Com uma grande interpretação do francês
Michel Piccoli, de 85 anos, que retrata as angústias e a fragilidade de um homem perante um cargo para o qual não se sente preparado, o filme aborda um dos poucos mundos secretos que resistem no planeta: o Vaticano.

O cineasta, que recriou para a longa-metragem os belos e pomposos salões do Vaticano, os pátios e corredores, a indumentária, e até mesmo os uniformes dos guardas suíços, afasta-se neste trabalho de alguns traços que sempre marcaram a sua obra, como o sarcasmo e a ironia.

Nanni Moretti, que interpreta um psicanalista, chamado em segredo para ajudar o novo pontífice, opta por tratar com humor leve e com ternura, até mesmo respeito, os cardeais reunidos no conclave e a crise de pânico que rodeia o novo Papa após sua eleição.

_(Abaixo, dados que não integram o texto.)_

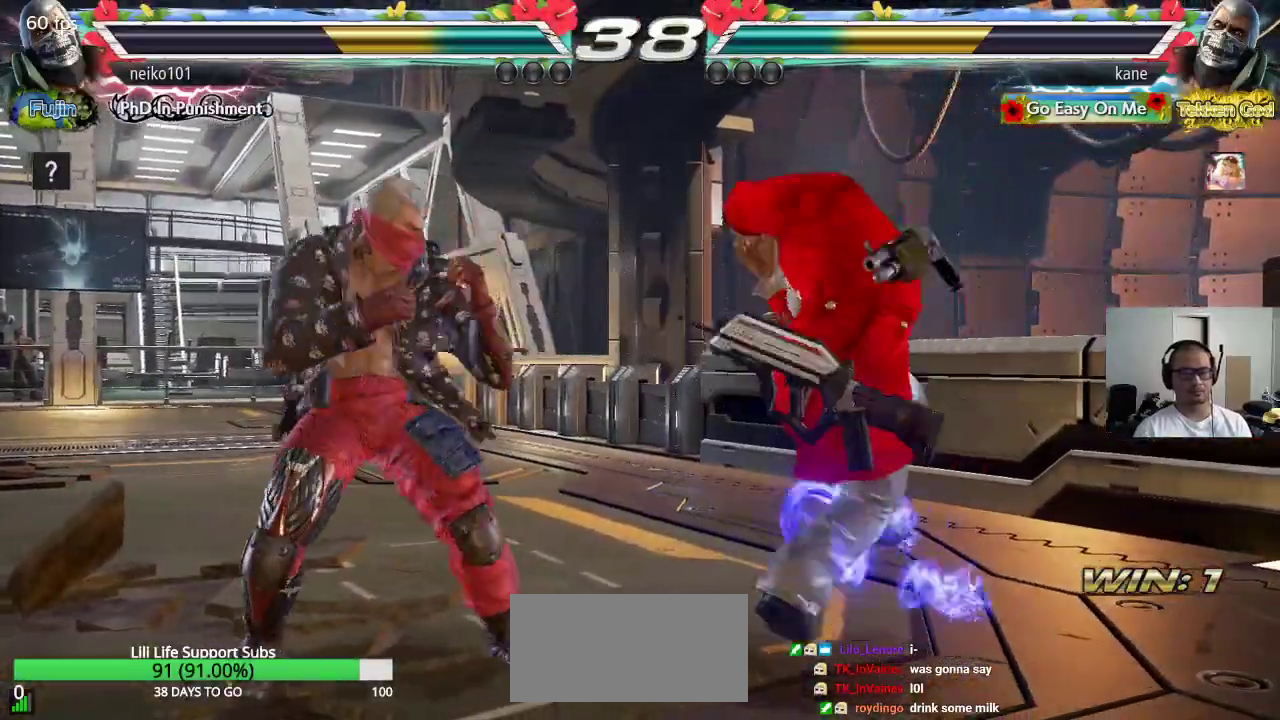
{"buttons": [], "left_stick": "up", "events": [[183, "CIRCLE", "up"], [200, "CROSS", "up"], [483, "left_stick", "up"]]}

Numa conferência de imprensa em Cannes, o realizador, actor, produtor e argumentista italiano de 57 anos afirmou que para fazer
«Habemus Papam», que começa com imagens reais do funeral de João Paulo II na praça de São Pedro, se quis se afastar da actualidade e dos escândalos que afectam o Vaticano e a Igreja Católica.

«Não queria repetir coisas já ditas, nem falar de coisas que são conhecidas, como o escândalo de pedofilia ou os escândalos financeiros, que já foram revelados de maneira forte na imprensa», disse Moretti.

«Queria contar a fragilidade de um homem que não se sente capaz de assumir o poder que lhe foi concedido», disse o cineasta, que rodou grande parte do filme nos magníficos salões da embaixada francesa, Palazzo Farnese, e reproduziu uma espectacular Capela Sistina nos estúdios de Cinecittá, em Roma.

A interpretação de Piccoli, que reflecte no seu rosto o medo paralisante que o invade após a eleição, foi apontada como digna do prémio em Cannes por alguns críticos, após a exibição para a imprensa. Muitos lembraram ainda a idade e trajectória do grande actor francês.

Piccoli, que já actuou em quase 200 filmes, deu a entender que este pode ter sido seu último trabalho.

«Para ser honesto, poderia dizer basta: acabar aqui, com Moretti, é perfeito, é suficiente», declarou Piccoli, muito elogiado pelo realizador italiano.

«Piccoli foi ainda melhor do que eu esperava. Especialmente quando o filme terminou, dei-me conta de seus silêncios, olhares, sua maneira de caminhar e de tudo o que deu ao personagem, e sobretudo ao filme», disse Moretti.

Nenhum filme exibido até o momento foi considerado pela crítica digno da Palma de Ouro do 64º Festival de Cannes.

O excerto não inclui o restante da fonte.